Tejiendo paz desde la cultura: El cierre del Pacto Tequendama

Hoy se realizó el evento de cierre del Pacto por la Paz, la Cultura y el Turismo del Tequendama en el Teatro Antonio Nariño de la Gobernación de Cundinamarca. Más de 300 niños, niñas, jóvenes, artistas, sabedores y representantes de procesos comunitarios se reunieron para celebrar un año de trabajo articulado entre instituciones, organizaciones culturales y los diez municipios de la provincia del Tequendama.

Este pacto, firmado en mayo de 2024, fue impulsado por el Ministerio de las Culturas, las Artes y los Saberes junto a los municipios de Anapoima, Anolaima, Apulo, Cachipay, Quipile, La Mesa, San Antonio del Tequendama, El Colegio, Tena y Viotá. Desde entonces, se consolidó como una hoja de ruta territorial para fortalecer el tejido social a través de la cultura, el arte y los saberes campesinos, en clave de paz y reconciliación.

Uno de los procesos más significativos fue la Escuela de Cultura Campesina (ESCAMA), desarrollada durante cuatro meses con el acompañamiento de diez formadores y más de 300 articulaciones comunitarias. Esta escuela itinerante visibilizó y reivindicó los saberes del campo como herramientas vivas para la transformación social. Fue un espacio de aprendizaje desde el encuentro intergeneracional, el diálogo horizontal y la memoria activa de las comunidades. Se realizaron más de 300 acompañamientos pedagógicos en veredas, corregimientos y cabeceras municipales, con el objetivo de reconocer a sabedores, cultores y procesos comunitarios existentes, resignificando lo campesino como saber vigente y transformador.

Además, en el marco del pacto se vincularon 124 agrupaciones a través del Banco de Iniciativas de Políticas Artísticas y Culturales. Se impulsaron circuitos turísticos basados en cocinas tradicionales, avistamiento de aves, rutas culturales y procesos de economía solidaria que conectan a las comunidades con su territorio y las posicionan como principales beneficiarias del desarrollo. Todo esto fue posible gracias al respaldo de la Asamblea Departamental y al compromiso de gobiernos locales que reconocen el arte y la cultura como ejes de desarrollo.

Rosario Vergara, referente del trabajo cultural comunitario, junto a otros líderes y lideresas de procesos culturales de la región, compartieron reflexiones profundas sobre el papel transformador de la cultura. En sus palabras, coincidieron en que la cultura no es un accesorio ni un tema transversal, sino un pilar del desarrollo colectivo y del significado profundo de la paz. Enfatizaron que la gobernanza cultural es una práctica que se construye desde el encuentro, el reconocimiento mutuo y la acción conjunta. Subrayó además que “la diferencia es la riqueza”, recordando que dialogar y cuidar las relaciones son actos concretos de paz.

Este proceso reafirma que cuando hay voluntad política, claridad territorial y compromiso institucional, la transformación es posible. La cultura se convierte en guía para el trabajo conjunto, en una hoja de ruta tejida con las voces de los pueblos, los relatos de las cocinas tradicionales, los recorridos de los circuitos dorados, los encuentros de saberes y la memoria campesina.

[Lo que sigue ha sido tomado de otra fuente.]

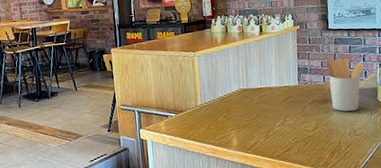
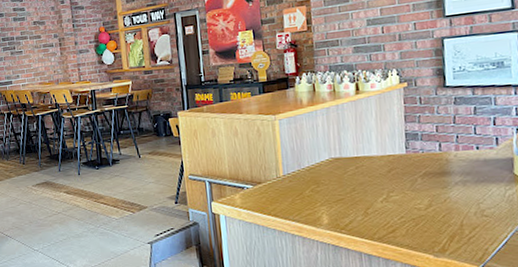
utensil holder: present [326,58,364,112] -> none [443,121,495,187]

En un país atravesado por profundas brechas sociales, exclusión histórica y desigualdad estructural, fortalecer la cultura, las artes y los saberes es una urgencia social y política. Es una vía de reparación, de reconocimiento y de justicia. Allí donde se cultiva la cultura, se reconstruye el tejido social, se reactiva la palabra como herramienta de transformación, se resignifican los territorios y se dignifica la vida de las comunidades. La cultura no solo refleja lo que somos: abre horizontes sobre lo que podemos construir colectivamente.

En una región históricamente atravesada por tensiones sociales y desarticulación institucional, el Pacto Tequendama demostró que la voluntad política es una condición necesaria para que la cultura florezca en los territorios. La articulación entre ministerios, gobiernos locales, organizaciones comunitarias y agentes culturales permitió consolidar una hoja de ruta común, en la que la paz y el desarrollo no se construyen desde el centro, sino desde la escucha a los saberes locales. 

El Pacto Tequendama fue un ejemplo de cómo la cultura puede ser herramienta de reconciliación, de construcción social y de futuro. Como dijo la Ministra de Cultura,  en uno de los momentos más emotivos del encuentro: “La paz es la posibilidad de unir voces. Una cultura de paz no silencia, no olvida, pero elige perdonar.” 

La cultura es la vía más profunda y sostenible para sanar los territorios, porque la paz se construye cuando se escucha al otro y se reconoce el valor del pasado para proyectar el futuro.